## What is asked
Rewrite the listing below with "common name" swapped for "vernacular name" wherever it occurs, keeping everything else the same. Leave the pictures out.

-- Start Task material --

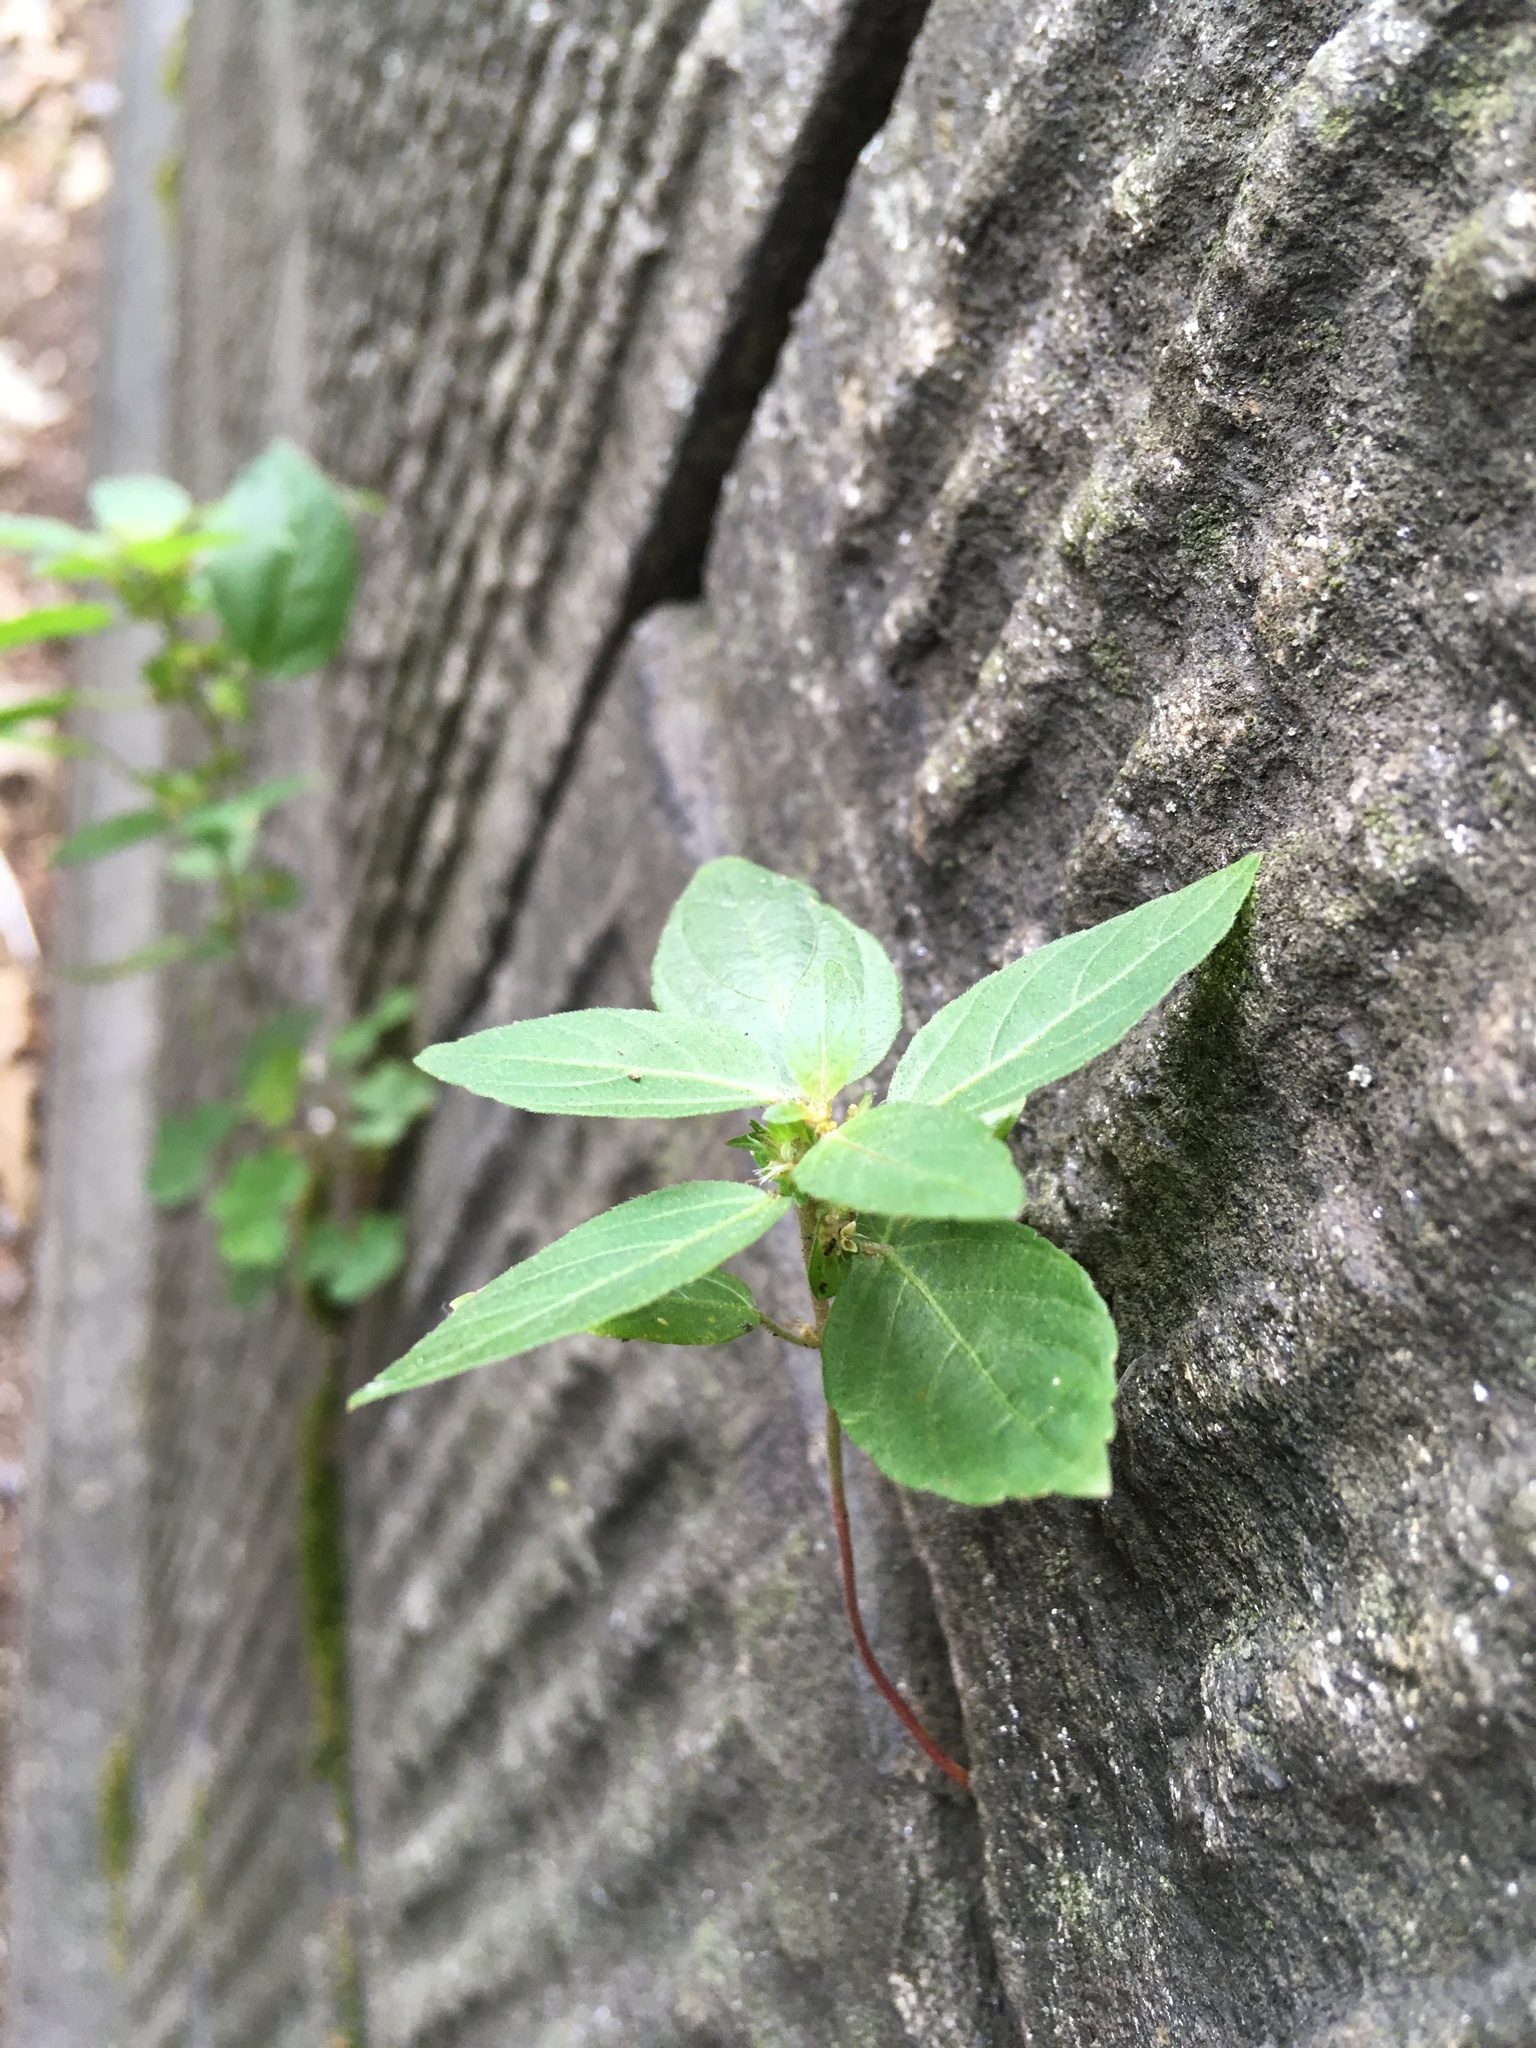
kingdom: Plantae
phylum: Tracheophyta
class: Magnoliopsida
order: Malpighiales
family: Euphorbiaceae
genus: Acalypha
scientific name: Acalypha rhomboidea
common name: Rhombic copperleaf
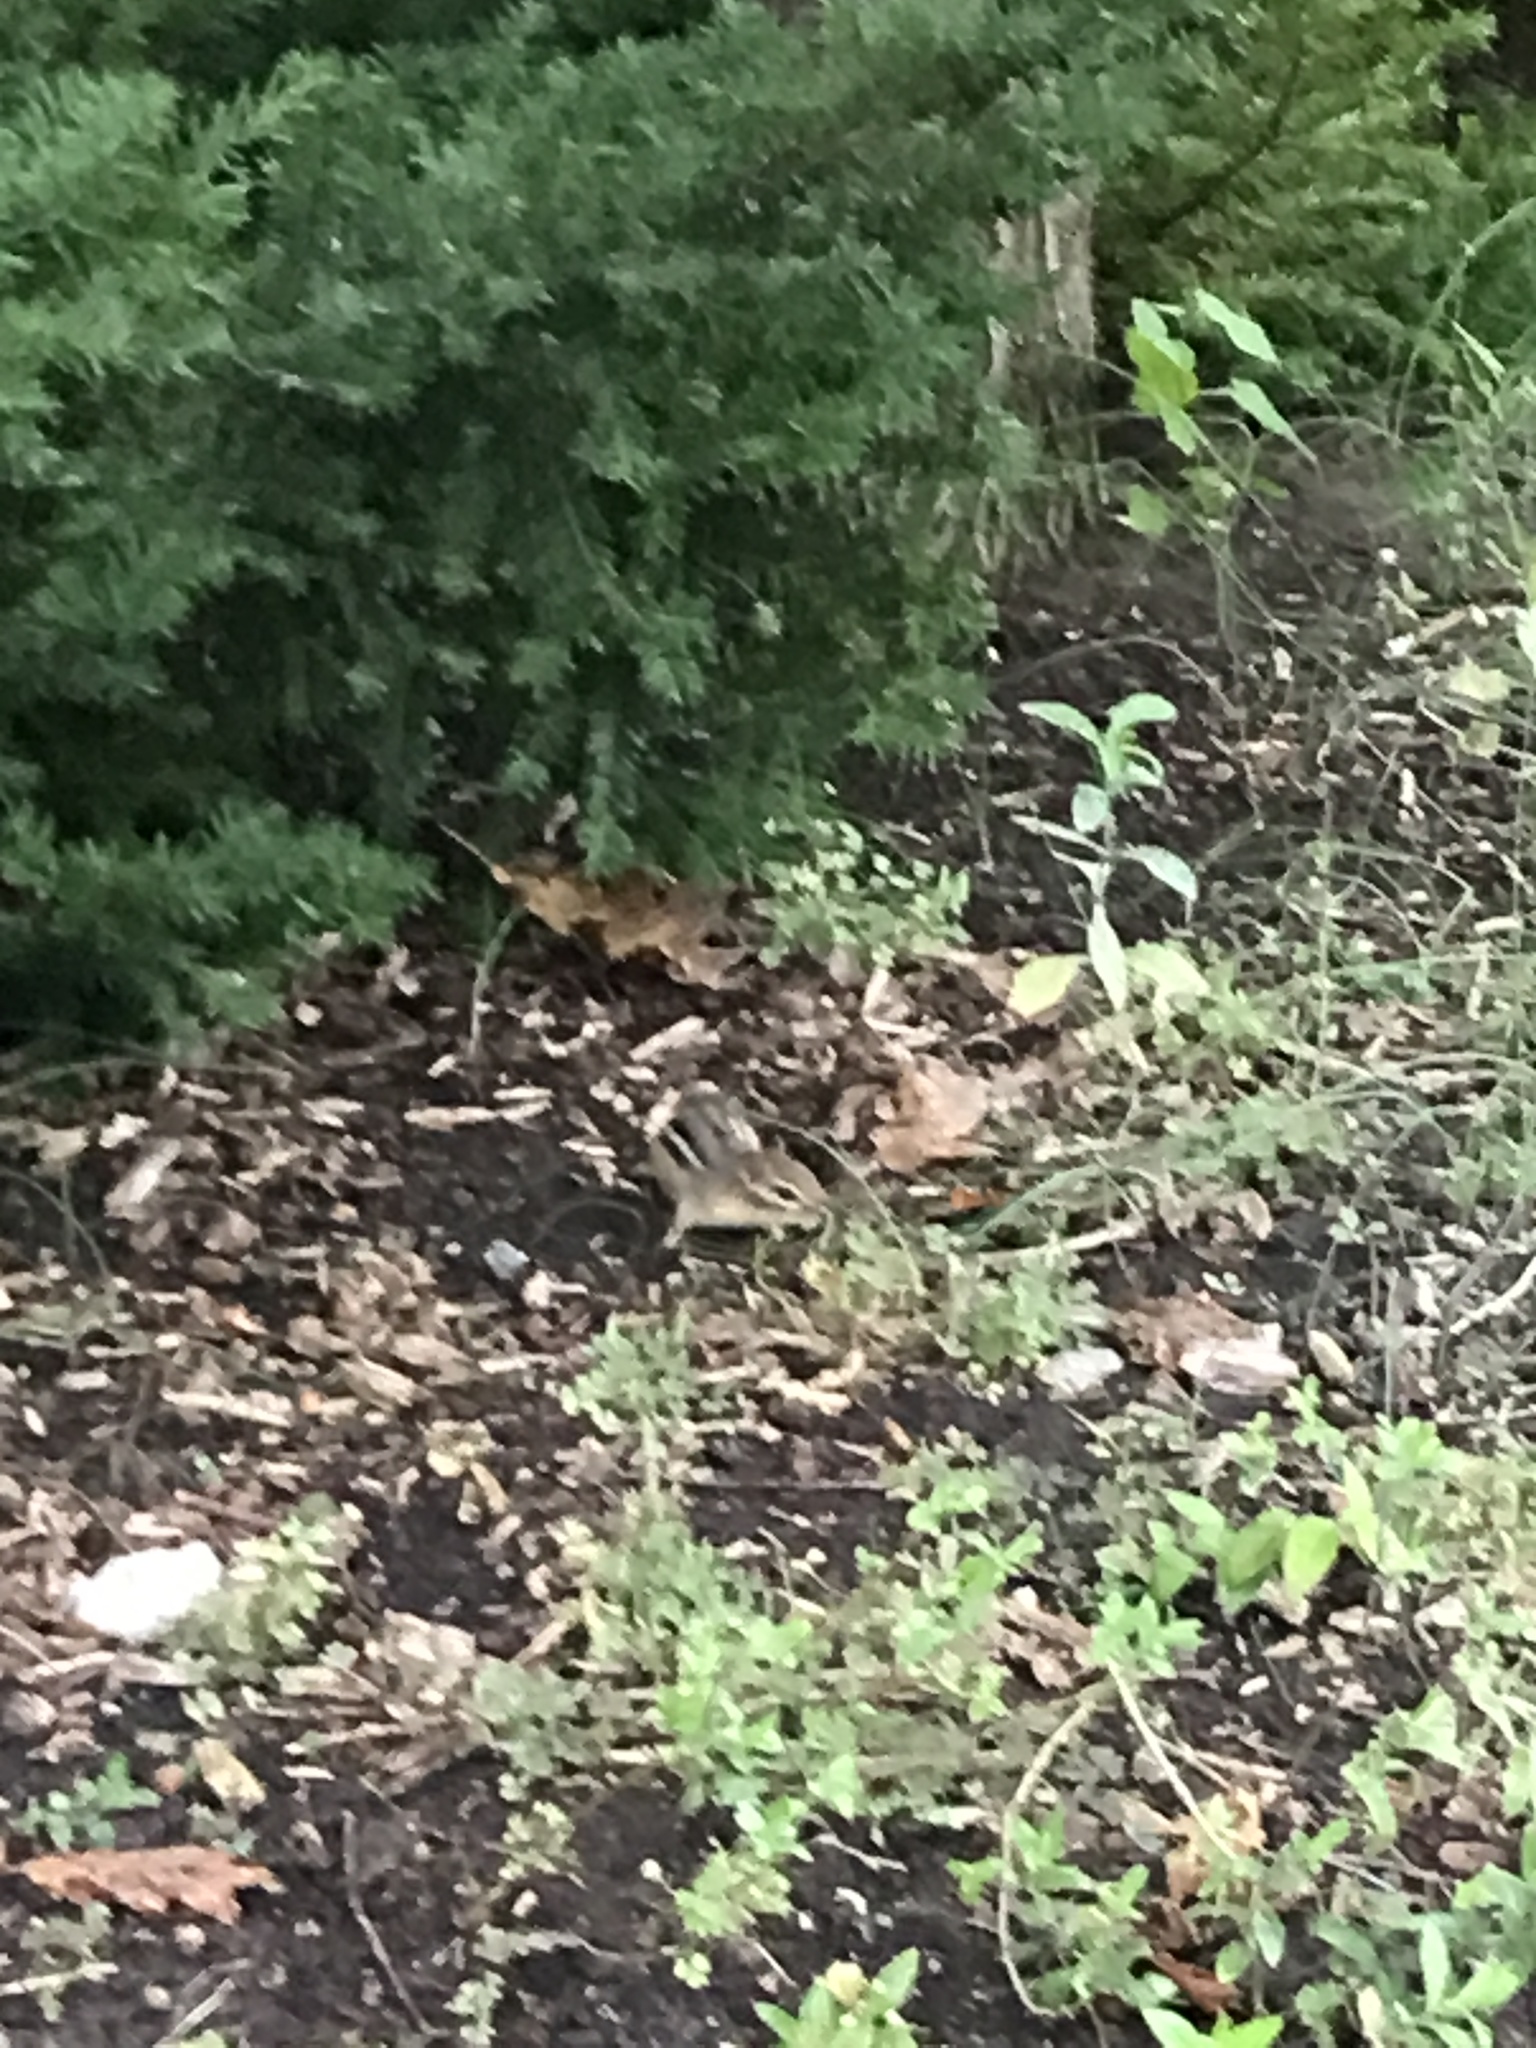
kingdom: Animalia
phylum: Chordata
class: Mammalia
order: Rodentia
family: Sciuridae
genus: Tamias
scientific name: Tamias striatus
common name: Eastern chipmunk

-- End Task material --

## Finished task
kingdom: Plantae
phylum: Tracheophyta
class: Magnoliopsida
order: Malpighiales
family: Euphorbiaceae
genus: Acalypha
scientific name: Acalypha rhomboidea
vernacular name: Rhombic copperleaf
kingdom: Animalia
phylum: Chordata
class: Mammalia
order: Rodentia
family: Sciuridae
genus: Tamias
scientific name: Tamias striatus
vernacular name: Eastern chipmunk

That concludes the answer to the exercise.